Act Three: The Boycott and the Support
Regardless of any silly First Amendment protections, supporters of marriage equality decided to boycott Chick-fil-A because of Cathy’s statement, which, of course, they have every right to do. As plucky little Courtney Clem of Crystal City, Va. told ABC News: “We want to support their right to an opinion.” Of course, she was talking about Chick-fil-A, but that only stands to make my point.

Former Republican presidential candidate Mike Huckabee and others decided to support Chick-fil-A, because hey, they have a right to do so, as well. Huckabee announced Chick-fil-A Appreciation Day, to be held on August 1, which at the time sounded like the kind of empty gesture politicians often make that everyone just forgets about.

It wasn’t.

Act Four: The Appreciation Day and the Kiss-In
For whatever reason, Chick-fil-A Appreciation Day was a rousing success for the fast food chain.Hundreds of thousands came out to support Chick-fil-A either because a) they don’t support marriage equality; b) they support ‘free speech;’ or c) they were hungry for a chicken sandwich. The whole thing just reeked of bullying, especially when tweets like these were rolling in.

Bullying or not, though, the free speech defense is where we hit the main issue.

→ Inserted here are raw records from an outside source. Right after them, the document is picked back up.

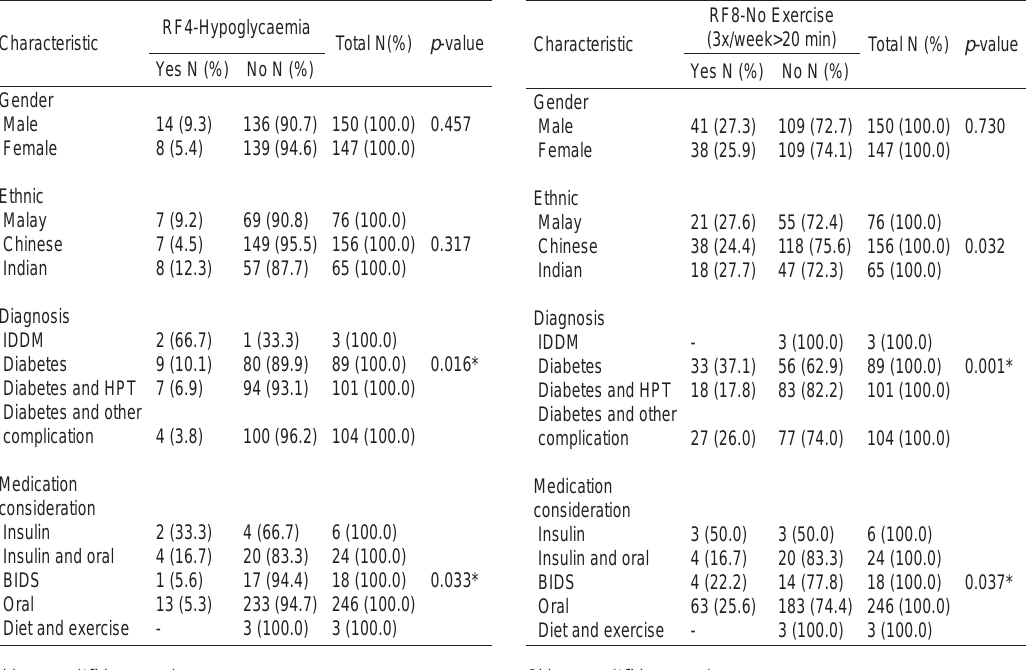
TABLE 10. Characteristic determination of RF8-No Exercise (3x/week>20 min) in study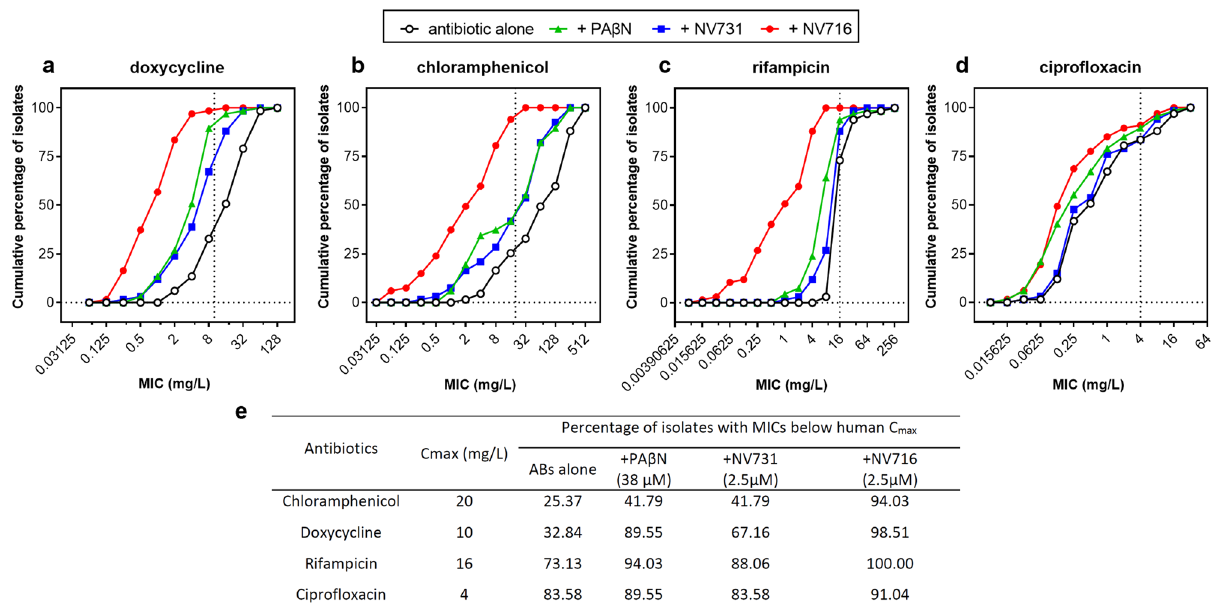
Fig. 2 Cumulative MIC distribution for antibiotics alone or combined with potentiators (38 µ M PA β N, 2.5 µ M NV731 and NV716) against clinical isolates. The vertical dotted line shows the human C max values for each antibiotic 75,76 ( a doxycycline; b chloramphenicol; c rifampicin; d cipro fl oxacin). The table e shows the proportion of isolates for which MICs are below this C max value, and thus falls in the range of therapeutically-achievable concentrations. All MICs were determined in at least 2-3 independent experiments (if values differing of 1 – 2 dilutions were obtained, the most frequent one was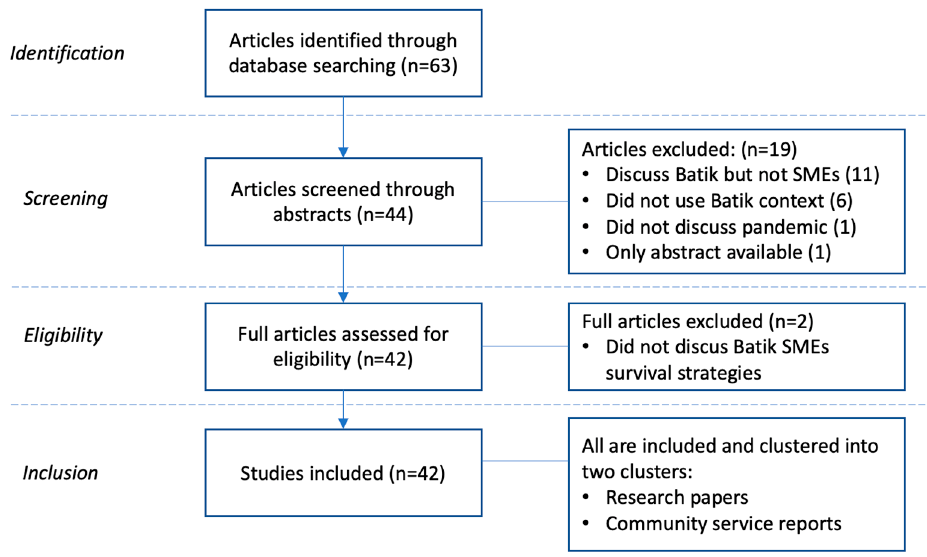
Figure 1. Literature Search and Assessment based on Xiao and Watson (2019).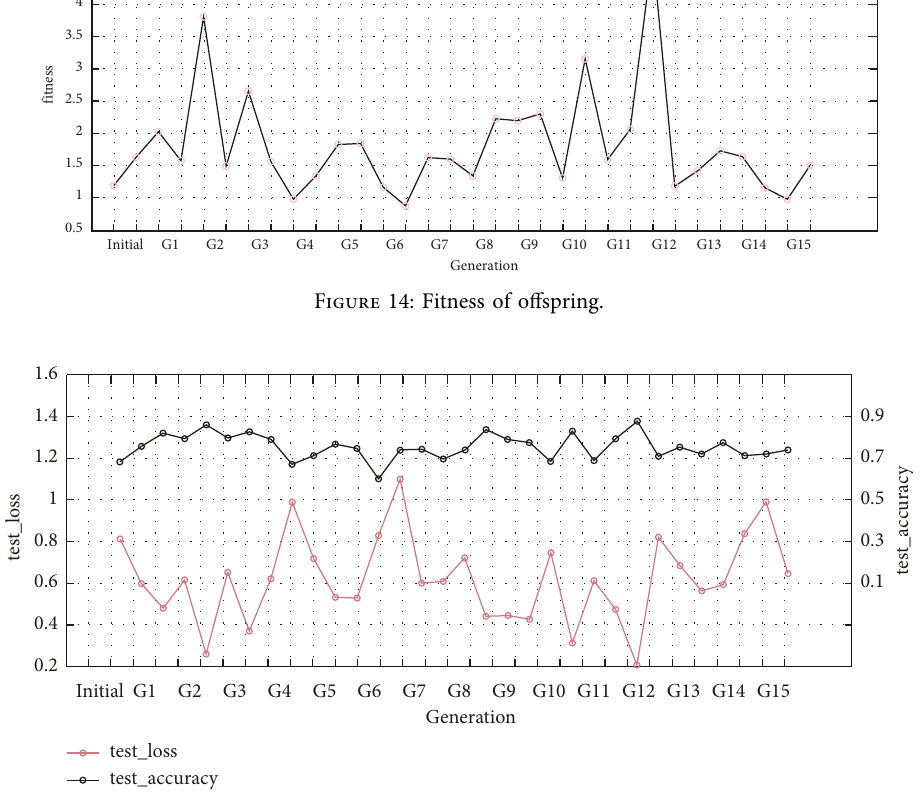
Figure 15: Loss and accuracy of generated networks on test set. Table 4: Optimal solution network structure.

While the marriage equality haters were going to support Chick-fil-A no matter what, plenty of visitors like Miss Courtney Clem were able to hide behind the ‘free speech’ defense because the virulent media reaction was to Cathy’s public statement, not the millions of dollars Chick-fil-A donated to anti-gay groups. Refusing to support a company because they turn around and donate your dollars to groups that fight against your interests is a whole different ball of wax than a simple free speech issue.

Regardless of why, the company hit record sales, though they didn’t divulge specific numbers. Marriage equality supporters didn’t react well to this. A kiss-in was already planned for the next day, but while some same-sex couples got very cute photos out of the protest, it had little-to-no effect compared to the behemoth that was Chick-fil-A Appreciation Day.

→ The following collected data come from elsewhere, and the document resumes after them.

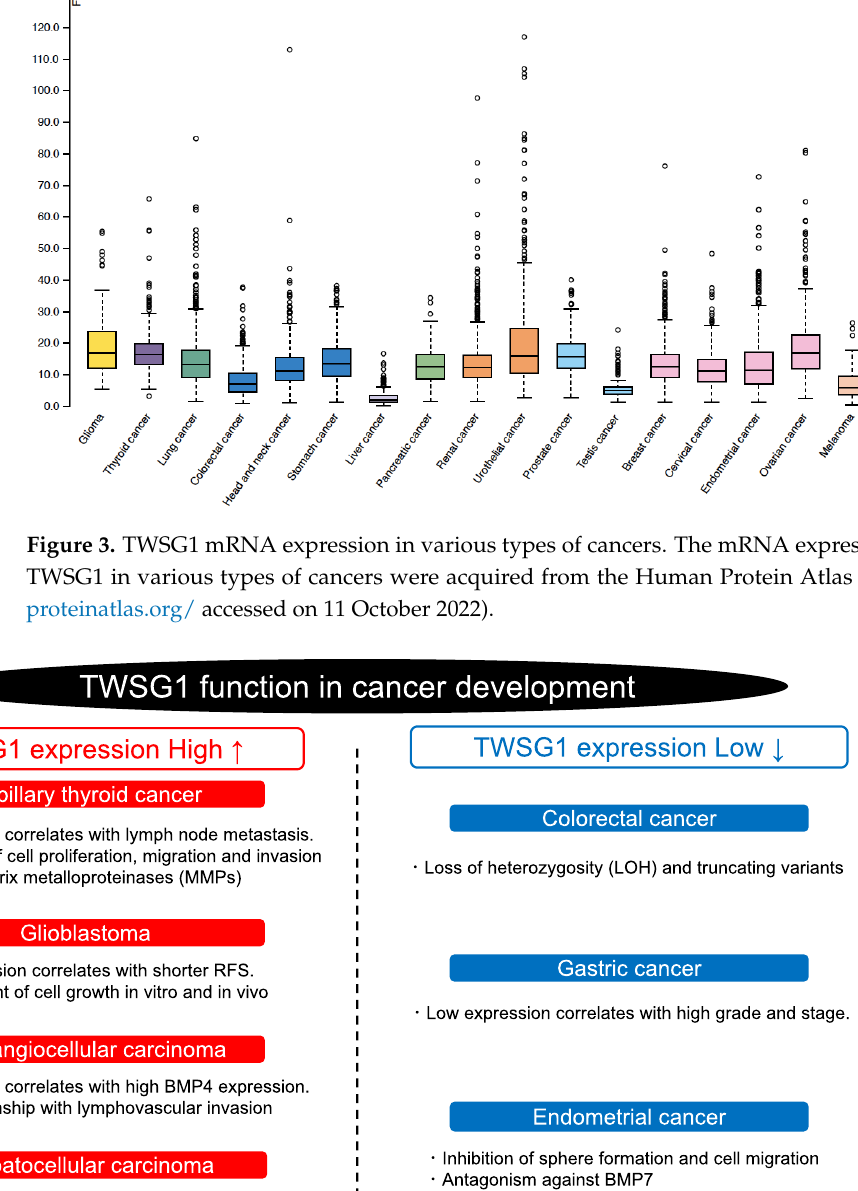
Figure 4. TWSG1 function in cancer development. TWSG1 has a variety of functions depending on the type of cancer. RFS (relapse-free survival).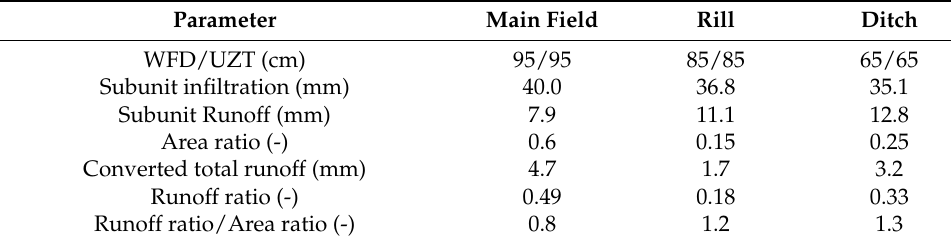
Table 8. Statistics of three kinds of topographic subunits in 20160406 runoff case.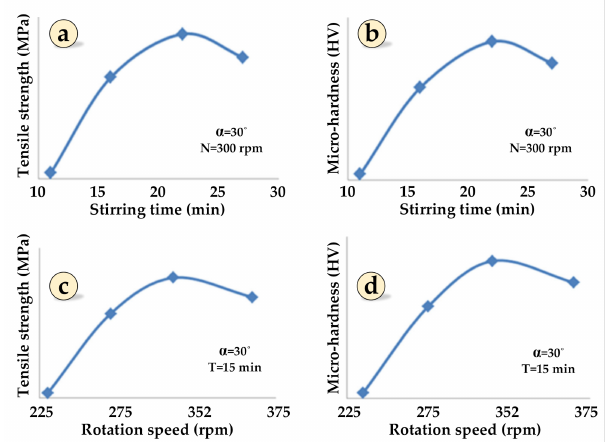
Figure 6. Tensile ( a , c ) and hardness ( b , d ) values of TiC/AA6061 composites. α is blade angle, T stirring time, and N stirring speed reproduced from [37], with permisssion of Springer,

Disturbingly, there was at least one report of graffiti on a Chick-fil-A in Torrance, Calif. “Tastes like hate,” the graffiti read, and though it’s entirely possible one might think their chicken sandwich tastes a little funny, it was hardly reason to vandalize private property. Additionally, the favorite word to toss at Chick-fil-A supporters became “fat,” something Lindy West at Jezebel took issue with in a far better manner than I ever could.

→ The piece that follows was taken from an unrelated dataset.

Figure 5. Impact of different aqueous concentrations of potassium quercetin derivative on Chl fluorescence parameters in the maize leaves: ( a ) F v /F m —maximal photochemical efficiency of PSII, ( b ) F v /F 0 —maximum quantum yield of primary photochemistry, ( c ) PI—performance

Ultimately, it was clear by the end of it all that marriage equality supporters had lowered themselves to their opponents’ level through hateful words and actions, and the whole thing had become a giant miserable mess of bullying and name-calling. In short: no one came off looking good.

Act Five: Where Do We Go From Here?
So now that the dust has settled, what happens? I’m not sure how Chick-fil-A is going to be affected — I’d imagine both the boycotting and the support will return to normal levels soon enough. UCLA’s Daily Bruin is reporting that their campus’ reaction to the restaurant’s potential Westwood location is a big ol’ ‘meh,’ so maybe the activism is already winding down.

As far as the fight for marriage equality is concerned, though, I’m really nervous about the negative turn this fight took. In order to see marriage equality become a reality, we need smart, positive arguments, like the one Suze Orman made on her CNBC show earlier this summer. Descending into bitter fights full of vandalism and name-calling isn’t how this battle is going to be won.

I’m hopeful that with so many young people in support of marriage equality and Democrats making the issue part of their party platform, marriage equality will materialize sooner rather than later. Let’s just avoid the mud fights until then, shall we? Especially if we’re fighting over fast food.